Acorns pelted down on us steadily as we walked along. This must be a good year for red oak acorns! Next year, then, should be a good year for wild turkeys, gray squirrels, and deer! Lots of high calorie food to help them through the long winter! In some places there were so many acorns that it was hard to walk!

In the clearing between the cabin and the start of the Loop Trail (and all up the graveled trail that runs to the cabin) is a continuous and very dense stand of poison ivy. The leaves are starting to fade from their deep summer green, but they are still thick and resinous and seem to glow as they reflect and concentrate the dim sunlight. I don’t see any berries on the plants. They must have been picked clean by hungry birds!
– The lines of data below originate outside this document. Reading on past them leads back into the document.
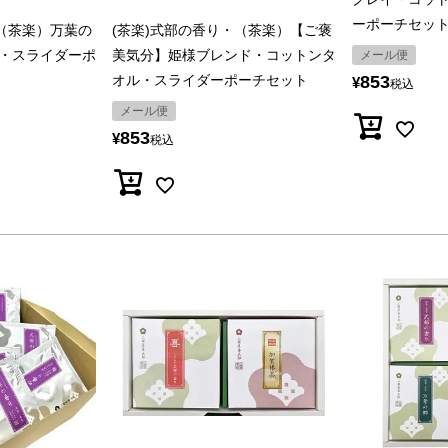
ーポーチセッ
・（茶楽）万葉の
(茶楽)式部の香り・（茶楽）【ご褒
・スライダーポ
美気分】姫様ブレンド・コットンタ
メール便
オル・スライダーポーチセット
853
¥
税込
メール便
853
¥
税込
Freshly emerged mushrooms add to the textures and colors of the exposed soil and the fallen branches and logs. We have enough recent rain to trigger a coordinated emergence of the mushrooms and their whites, reds, yellows, and browns stand out against the paler, fallen leaves. There are rustlings under the leaves, too. Everything from crickets to chipmunks to forest millipedes scrambling about on the brittle surfaces looking for food, looking for mates, or looking for a good place to wait out the winter.
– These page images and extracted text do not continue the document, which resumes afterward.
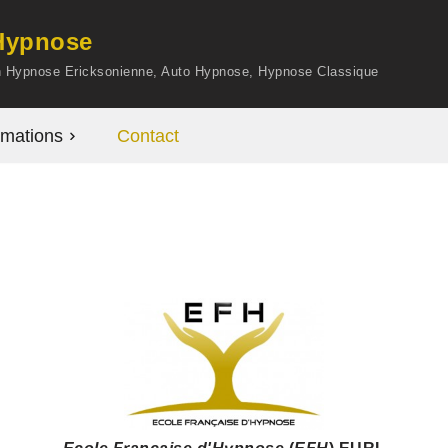
'Hypnose
en Hypnose Ericksonienne, Auto Hypnose, Hypnose Classique
mations
Contact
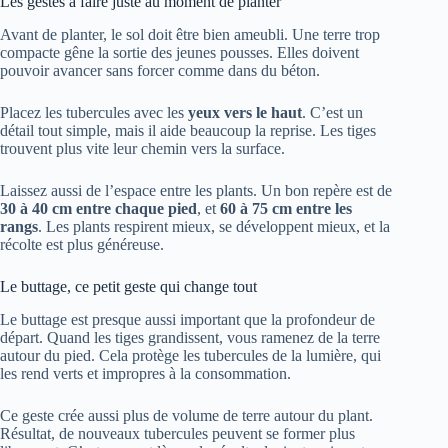
Les gestes à faire juste au moment de planter
Avant de planter, le sol doit être bien ameubli. Une terre trop
compacte gêne la sortie des jeunes pousses. Elles doivent
pouvoir avancer sans forcer comme dans du béton.
Placez les tubercules avec les
yeux vers le haut
. C’est un
détail tout simple, mais il aide beaucoup la reprise. Les tiges
trouvent plus vite leur chemin vers la surface.
Laissez aussi de l’espace entre les plants. Un bon repère est de
30 à 40 cm entre chaque pied
, et
60 à 75 cm entre les
rangs
. Les plants respirent mieux, se développent mieux, et la
récolte est plus généreuse.
Le buttage, ce petit geste qui change tout
Le buttage est presque aussi important que la profondeur de
départ. Quand les tiges grandissent, vous ramenez de la terre
autour du pied. Cela protège les tubercules de la lumière, qui
les rend verts et impropres à la consommation.
Ce geste crée aussi plus de volume de terre autour du plant.
Résultat, de nouveaux tubercules peuvent se former plus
The trail is, as always, rocky and difficult to walk upon. You have to keep your eyes on your feet to avoid turning an ankle or stubbing a toe. So many trails in Pennsylvania are like this! In his book “A Walk in the Woods” Bill Bryson refers to the Pennsylvania section of the Appalachian Trail as “the place where boots go to die!” You need to stop occasionally as you walk along in order to look around and keep track of trail markers and generate even a general sense of direction. While we are walking all hunched over, staring at the ground, I imagine the surrounding underbrush to be full of animals watching us with great curiosity. “What odd creatures,” they must be thinking,“ to plunge through the woods so noisily without even looking where they are going!”

Photo by D. Sillman

Photo by D. Sillman

We stopped at the pond and threw some bread to the fish (all of whom were hidden under the almost continuous cover of lily pads). Green frogs jumped at each piece of bread. The frogs just blink at the bread, though, and then swim away. We watch one green frog stalking a female dragonfly who is busily dabbing her ovipositor onto the open water near the shore. You could feel the logic of the frog: maybe the dragonfly is so focused on laying eggs that she won’t notice a clumsy, slow moving frog angling in for a leap and a grab? But just as it seemed the frog would lunge up after its meal, the dragonfly lifted up and flew away.

We spend two and a half hours wandering around the trails at Todd. There is something so peaceful about being in the woods walking on a narrow, wandering trail with only the sights of your immediate surroundings and only the sounds of your footfalls to fill your mind! We get back to the car tired but well rested, ready for whatever is coming next.